Anyone breathing near the dense blue-green algae blooms that plagued the region last summer likely inhaled some toxins deep into their lungs, FGCU research released Tuesday shows.

What’s not yet clear is what impact that exposure could have to human health, said Mike Parsons, the professor of marine science who coordinated the study.

When there are outbreaks, the Florida Department of Environmental Protection samples water to check what variety of algae are present and how concentrated they are. During the recent bloom, it found one variety of blue-green algae, Microcystis aeruginosa, at levels the World Health Organization considers a high risk of affecting human health.

More: Researchers in town testing residents for exposure to algae toxins

Blue-green algae toxins, also called cyanotoxins, are some of the deadliest on the planet, “Among the most potent toxins known, far more potent than industrial chemicals,” the late Kenneth Hudnell testified to Congress in 2008. “They cause death at dosage levels in the low parts per billion range … more potent than strychnine, curare (the poison dart toxin) and sarin (a nerve gas).”

In slow-moving or dead-end waterbodies, like Cape Coral canals, the blue-green algae (also called cyanobacteria) piled up in putrid mats “so thick ducks would walk on it and iguanas run across it” Parsons said. And though the resulting stench was chokingly, eye-wateringly foul, there had been no research conclusively showing what scientists call “an airborne vector for microcystin exposure.”

FGCU’s study changed that. With a $5,000 grant from the National Centers for Coastal Ocean Science, part of the National Oceanic and Atmospheric Administration, Parsons and his team used two $9,000 devices on loan from Yale University to detect the presence of microcystis with DNA sequencing.

They tested two spots: a Cape Coral home along the Caloosahatchee, where the bloom was intense, and at Vester Field Station in Bonita Springs, 30 miles away, where there was no bloom.

The team tested from Sept. 21 to Oct. 11, also collecting water samples before and afterward.

The devices were equipped with layered filters that mimicked the human respiratory system.

More: Algae-exposed? Researchers taking samples from people who’ve been around toxic blooms

“The way the sampler works is it has different size passages,” Parsons said, “so you have big openings on the top and then really small openings on the bottom that simulates a human lung.

“The largest pore sizes would be like the nasal passages and the mouth, then the pharynx, then down into the bronchi, then the last three pore sizes would be down in your air sacs – your alveoli … really, really tiny — smaller than bacteria (and) basically, we found microcystins in all the size fractions. They got all the way down.”

Southwest Florida volunteers take part in algae exposure study Andrew West, News-Press

But whether that rises to the level of a public health crisis is another matter, because the microcystin concentration was the same at both sites, Parsons said.

“The two possibilities are: We’re just looking at a background level, or normal concentrations of microcystins in the air,” Parsons said. “Or, the other possibility is (and I’m looking at the wind data from Page Field right now) would be that the microcystins actually blew southward so you basically have a plume that made it to Vester,” which he doubts is the case, because the concentrations are the same. “That doesn’t really support that because you’d expect some sort of dilution factor.”

Parsons’ study comes on the heels of another done by Florida Atlantic University’s Harbor Branch Oceanographic Institute last month, which took samples of blood, urine and nasal secretions from volunteers to test for algal toxins.

“Our studies really complement each other,” he said. “They demonstrated that (toxins were) getting in nasal passages and in the mouth and the back of the throat. What we show is it can get way down into the lungs. So together, we basically have a story confirming that people are being exposed to this (and) it can get all the way down into the lungs.”

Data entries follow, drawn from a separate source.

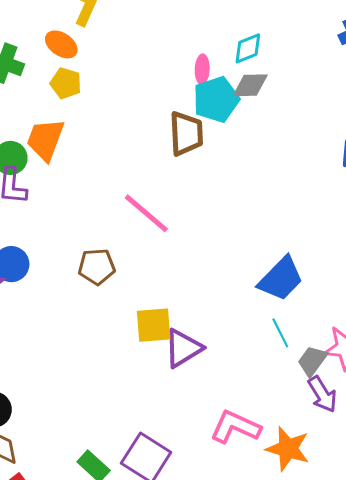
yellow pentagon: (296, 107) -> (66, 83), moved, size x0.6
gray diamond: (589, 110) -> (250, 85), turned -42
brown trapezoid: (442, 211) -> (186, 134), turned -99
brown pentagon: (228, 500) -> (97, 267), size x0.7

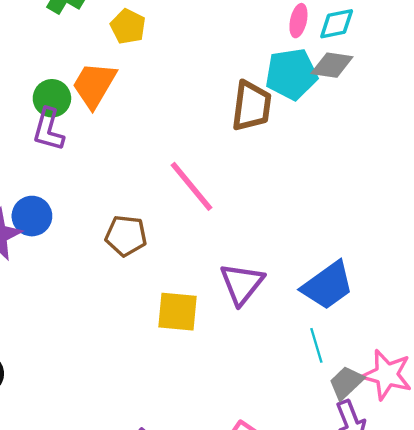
pink ellipse: (202, 69) -> (298, 21), moved
purple triangle: (183, 348) -> (242, 284), moved, turned -30

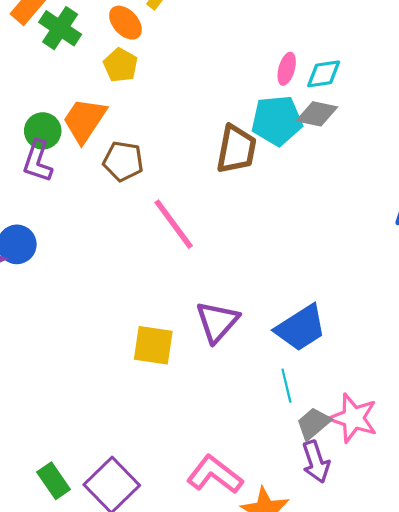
brown pentagon: (126, 236) -> (123, 161), moved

More: Algae once again streaks Caloosahatchee’s upper reaches, new aerial photos show

As for the health effects, “That’s got to be the subject of another study,” Parsons said. “This is a pilot study — basically a demonstration project … On one hand, the results were interesting and puzzling, on the other hand I was a little relieved,” he said. “People could sue, you know, if these levels were really high, and right now, they’re not.”

However, Parsons urges residents to be careful if and when another big bloom happens.

“For caution’s sake, they may want to stay away or work to get the cyanobacteria out of their canals,” he said. “It’s probably not a good idea to be sitting there inhaling it if you’re living right on the canal. Better to be safe than sorry.”